SIN MAQUILLAJE Por Etelberto Cruz Loeaza

Nosotros somos la generación del cambio; también la generación de la crisis; igualmente, la generación sándwich y así se n os puede bautizar de varias maneras más, pero más que cualquier nominativo somos una generación, un segmento poblacional sin horizonte y por eso nos dicen la generación NINI … ni trabajamos ni estudiamos.

A 23 días del fastuoso bicentenario de la Independencia, los ideales del Enorme José Ma.
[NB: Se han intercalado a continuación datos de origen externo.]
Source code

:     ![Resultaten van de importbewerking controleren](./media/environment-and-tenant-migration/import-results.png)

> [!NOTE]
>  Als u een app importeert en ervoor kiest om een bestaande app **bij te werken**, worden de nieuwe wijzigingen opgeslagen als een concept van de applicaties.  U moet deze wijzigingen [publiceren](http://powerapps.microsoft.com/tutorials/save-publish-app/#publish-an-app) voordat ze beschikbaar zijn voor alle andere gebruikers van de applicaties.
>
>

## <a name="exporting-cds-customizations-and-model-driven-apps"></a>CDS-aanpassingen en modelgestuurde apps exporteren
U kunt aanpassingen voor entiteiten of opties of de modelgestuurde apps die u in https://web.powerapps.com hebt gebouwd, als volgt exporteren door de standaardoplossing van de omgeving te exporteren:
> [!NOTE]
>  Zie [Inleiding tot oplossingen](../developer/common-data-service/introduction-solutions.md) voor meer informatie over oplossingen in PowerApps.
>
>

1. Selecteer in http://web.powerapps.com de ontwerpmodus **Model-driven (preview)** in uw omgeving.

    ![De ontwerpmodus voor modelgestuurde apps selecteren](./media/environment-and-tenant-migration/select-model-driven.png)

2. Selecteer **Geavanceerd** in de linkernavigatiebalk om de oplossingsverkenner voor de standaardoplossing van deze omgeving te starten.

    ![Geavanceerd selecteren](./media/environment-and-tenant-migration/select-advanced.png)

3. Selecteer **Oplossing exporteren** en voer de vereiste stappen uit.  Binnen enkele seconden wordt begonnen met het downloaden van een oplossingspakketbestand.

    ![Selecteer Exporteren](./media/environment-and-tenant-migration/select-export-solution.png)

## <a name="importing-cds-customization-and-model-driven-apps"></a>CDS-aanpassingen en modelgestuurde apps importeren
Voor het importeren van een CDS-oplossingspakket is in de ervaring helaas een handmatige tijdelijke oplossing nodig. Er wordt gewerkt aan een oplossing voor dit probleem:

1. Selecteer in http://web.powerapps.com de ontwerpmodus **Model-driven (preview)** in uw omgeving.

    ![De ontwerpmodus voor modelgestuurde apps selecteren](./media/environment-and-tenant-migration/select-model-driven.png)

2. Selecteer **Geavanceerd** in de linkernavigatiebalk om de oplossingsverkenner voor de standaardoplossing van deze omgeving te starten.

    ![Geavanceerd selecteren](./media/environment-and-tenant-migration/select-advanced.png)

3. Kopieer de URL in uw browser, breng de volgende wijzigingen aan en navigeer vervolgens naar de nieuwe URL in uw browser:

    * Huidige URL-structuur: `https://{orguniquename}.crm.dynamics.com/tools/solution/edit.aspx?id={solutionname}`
Morelos contenidos en los llamados Sentimientos de la Nación  siguen ahí, en la Historia Nacional:  confirmados, oficialmente,  millones de analfabetas – de los contenidos y conocimientos mínimos, indispensables -, 50 millones de pobres, y 20 millones en pobreza extrema/miserables y 8 millones  de jóvenes (de 18 a 30 años) sin trabajo y creciente cantidad de trabajadores asalariados sin prestaciones sociales y como pronóstico: a partir de 2020 jubilados y pensionados con   creciente cantidad de pensionados y jubilados – del IMSS y del ISSSTE ( si no ahorraron  por lo menos 330 pesos mensuales) – recibirán como pensión una cantidad equivalente a un 37% de su ingreso actual -y  ahí seguirán por mucho tiempo.

En este momento, 8 millones de nuestros jóvenes no tiene ingreso a aulas para estudiar o preparatoria o una carrera profesional y los centros formadores para el trabajo industrial o centros de capacitación – que son sumamente pocos – carecen de instalaciones, personal y equipo para atender a la población existente y demandante y faltarían por lo menos diez veces la capacidad de los  actualmente existentes para atender la demanda de este día, de este mes y de este año.

Sin embargo la administración federal se regodea afirmando que en  hasta este semestre se han creado todos los empleos que se perdieron como consecuencia de la crisis de 2009 y que en nuestro país no ha terminado, ni finalizará y que en relación con la cantidad de trabajos que deben crearse en este año “nada más tiene un déficit de 45 mil empleos”.

 El segmento poblacional de jóvenes que carecen de empleo y de estudio muy seguramente y, fraccionariamente, tendrán las opciones siguientes:  o se van a los Estados Unidos como trabajadores ilegales o se incorporarán a las bandas de delincuentes o serán Mil Usos.

 Es verdaderamente fuera del sentido común y fuera de las recomendaciones de los premios Nobel, que nuestro país no invierta en educación y deje que el  futuro sostén  del país se vaya al extranjero  a trabajar; aparte que carezca de formación profesional y/u ocupacional y que se abone el escenario para su incorporación al ejército de las bandas delictivas.

Sí jamás saldremos del estado actual de pobreza, miseria, dependencia económica y delincuencia e inseguridad pública, porque está bastante demostrado que delincuencia  y pobreza y miseria van de la mano.